Saturday, August 29, 2009
Please pray for safe, uneventful flights!
Thursday, August 27, 2009
The dictionary is organized by letter. Each letter has a list of words and corresponding photos with definitions beneath them. (Beware, some of them are very artistic, in case you're sensitive to that sort of thing.) It's a cool idea, especially since the words the artists have chosen would not necessarily be obvious choices and the definitions below them are both traditional and unusual. If you've got a shot to add, they accept photos. X, Y, and Z are particularly small lists.
I like breath, kiss, and citroen. Any of them strike your fancy?
How about this one by yours truly:
1. a bivalve mollusk with tasty meat.
2. a tight lipped person.
3. a potential treasure chest, just add sand.
Also, I just saw this too: I'm not sure what it is, but I love to look at trees and pictures of trees which Sierra Norte seems to be a collection of...
Monday, August 24, 2009
As the first episode of this season's Project Runway aired on Lifetime last week, I too was doing some furious fashion design and construction. Anthropologie has these adorable throwback, patchwork aprons to which my ever fashion forward friend Carrie alerted me. When I was in Nashville, I popped into their shop and desperately wanted to buy one, desperately; however, my budget afforded me none of them (sniffle, sniffle, snort.) So I decided to go home and make one (or more, time permitting). I even used fabric I already had for this one! Yay.
Not to be self-deprecating, but I think it looks better in person. I couldn't get the detail in my picture.
Every time I wear it I'm going to say, "There's no place like home! There's no place like home! There's no place like home!"

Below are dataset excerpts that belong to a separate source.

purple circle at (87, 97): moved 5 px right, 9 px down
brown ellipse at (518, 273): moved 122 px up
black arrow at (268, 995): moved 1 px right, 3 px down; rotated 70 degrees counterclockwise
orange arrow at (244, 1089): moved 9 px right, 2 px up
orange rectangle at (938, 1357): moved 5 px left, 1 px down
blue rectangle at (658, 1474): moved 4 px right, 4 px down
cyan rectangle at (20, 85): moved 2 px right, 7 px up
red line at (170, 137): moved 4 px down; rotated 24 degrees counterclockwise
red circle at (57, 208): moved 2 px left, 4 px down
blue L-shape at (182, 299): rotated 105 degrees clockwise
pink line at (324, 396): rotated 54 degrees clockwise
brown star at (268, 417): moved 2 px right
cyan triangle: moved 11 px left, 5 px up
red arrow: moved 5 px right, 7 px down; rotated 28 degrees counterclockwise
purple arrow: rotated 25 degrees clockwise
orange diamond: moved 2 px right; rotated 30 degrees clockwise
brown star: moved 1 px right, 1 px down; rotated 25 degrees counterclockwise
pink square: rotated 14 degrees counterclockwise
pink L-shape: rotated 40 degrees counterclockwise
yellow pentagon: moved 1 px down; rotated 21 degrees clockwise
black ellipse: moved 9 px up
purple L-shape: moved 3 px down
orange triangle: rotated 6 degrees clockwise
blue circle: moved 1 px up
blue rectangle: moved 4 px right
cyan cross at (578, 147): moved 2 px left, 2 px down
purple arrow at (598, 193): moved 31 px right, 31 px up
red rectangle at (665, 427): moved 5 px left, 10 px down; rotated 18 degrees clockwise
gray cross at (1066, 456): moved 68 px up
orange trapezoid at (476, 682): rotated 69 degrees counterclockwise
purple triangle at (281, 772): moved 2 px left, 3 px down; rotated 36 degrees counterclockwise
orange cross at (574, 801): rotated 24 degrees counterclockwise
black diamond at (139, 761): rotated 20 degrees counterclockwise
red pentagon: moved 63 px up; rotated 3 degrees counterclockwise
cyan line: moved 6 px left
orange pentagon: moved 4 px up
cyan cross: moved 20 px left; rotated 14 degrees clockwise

If all works out...here is a small hint to the sequel of this post:
Sunday, August 23, 2009
The Breakup by G. Flynn
“Oh dear,” he said with some sadness, with some vexation and with considerable embarrassment. All the people sitting on nearby benches around the pond had stopped talking to watch them. She looked up at him longingly and he wondered how much she actually understood of what he was saying to her, if it would really sink in until he left. In time, she would realize he wasn’t coming back. As the days passed, she would forget him and she would learn, as he already had, to keep with her own kind. It would be better this way for both of them, but it had been fun while it lasted. They had been a couple that turned heads.
He thought back on their time together and knew he would miss her. “I’m really sorry,” his throat began to close and the air seemed heavy and sad. “I didn’t mean for it to end like this. I only want the best for you. I have to go now.” Gathering courage, he turned and took a few steps. She followed. He knew she would. “You can’t come with me. Please, just let me leave.” He could see in her eyes that, this time, she knew she could not come with him. She stayed steady, looking at him intently. He sighed deeply, turned to his path and walked away. In the wake of his departure, she uttered only a single, “Quack.”